8.Long-Term Rehabilitation for Intensive Care Unit-acquired Weakness with Orthostatic Hypotension Following Severe Pneumonia:A Case Report
Satoshi ENDO ; Michio KOBAYASHI ; Takafumi TANI ; Shohei TOYAMA ; Ryota SEO ; Masayoshi OBANA
The Japanese Journal of Rehabilitation Medicine 2018;55(6):508-515
A 66-year-old man was admitted to our intensive care unit because of severe pneumonia. He was treated with mechanical ventilation, antibiotics, and corticosteroids, but muscle weakness developed rapidly. His muscle strength declined to a Medical Research Council scale sum score of 18/60;thus, a diagnosis of intensive care unit-acquired weakness (ICU-AW) was made. The results of nerve conduction studies were compatible with critical illness polyneuropathy.

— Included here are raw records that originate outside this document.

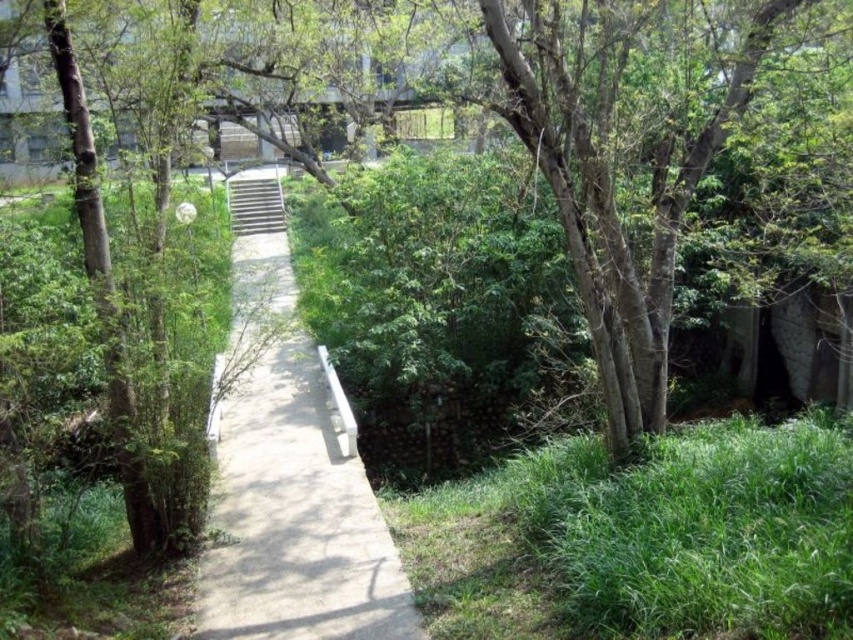
Is concrete at center closer to the viewer compared to metallic gray stairs at center?

That is True.

Who is positioned more to the left, concrete at center or metallic gray stairs at center?

Positioned to the left is metallic gray stairs at center.

At what (x,y) coordinates should I click in order to perform the action: click on concrete at center. Please return your answer as a coordinate pair (x, y). Image resolution: width=853 pixels, height=640 pixels. Looking at the image, I should click on (289, 483).

You are a GUI agent. You are given a task and a screenshot of the screen. Output one action in this format:
    pyautogui.click(x=<x>, y=<y>)
    Task: Click on the concrete at center
    This screenshot has height=640, width=853.
    Given the screenshot: What is the action you would take?
    pyautogui.click(x=289, y=483)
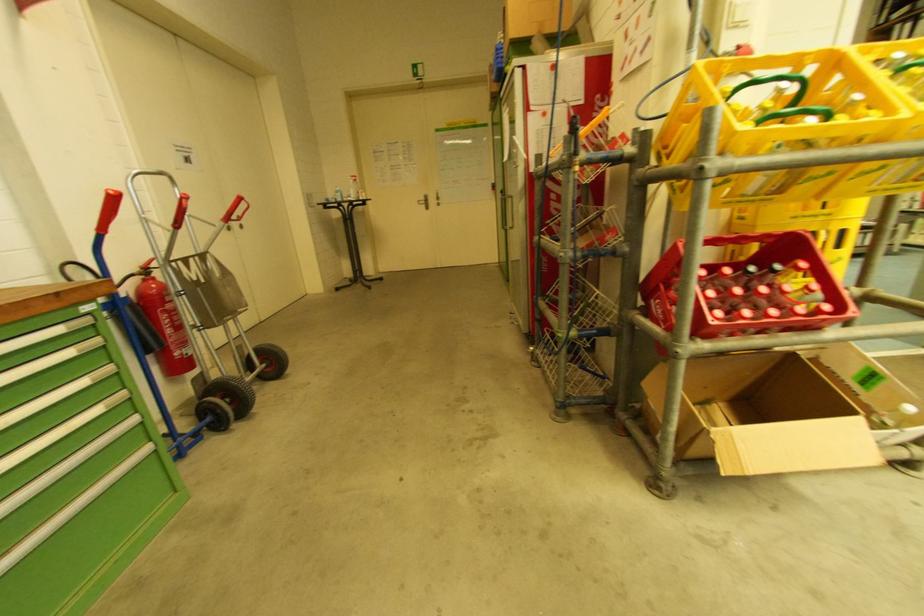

Mechanical ventilation was required for 95 days because of continuous respiratory failure. Rehabilitation began at 48 hours after hospitalization and was continued to prevent immobilization even when he was mechanically ventilated. However, orthostatic hypotension developed and inhibited mobility training. Physical and occupational therapies provided muscle strengthening exercises followed by a progressive mobility program that assisted him to raise his head, sit on the edge of the bed, and stand up. The intervention was performed within safety criteria of vital signs and the rating of perceived exertion (RPE) Borg scale between 11 and 13. It resulted in the attenuation of orthostatic hypotension and the recovery of muscle strength. He finally achieved independence in activities of daily living and the ability to walk without help after 271 days of admission. This case report suggests that long-term rehabilitation within safety criteria of vital signs and RPE Borg scale between 11 and 13 is safe and feasible without overuse weakness for ICU-AW with orthostatic hypotension.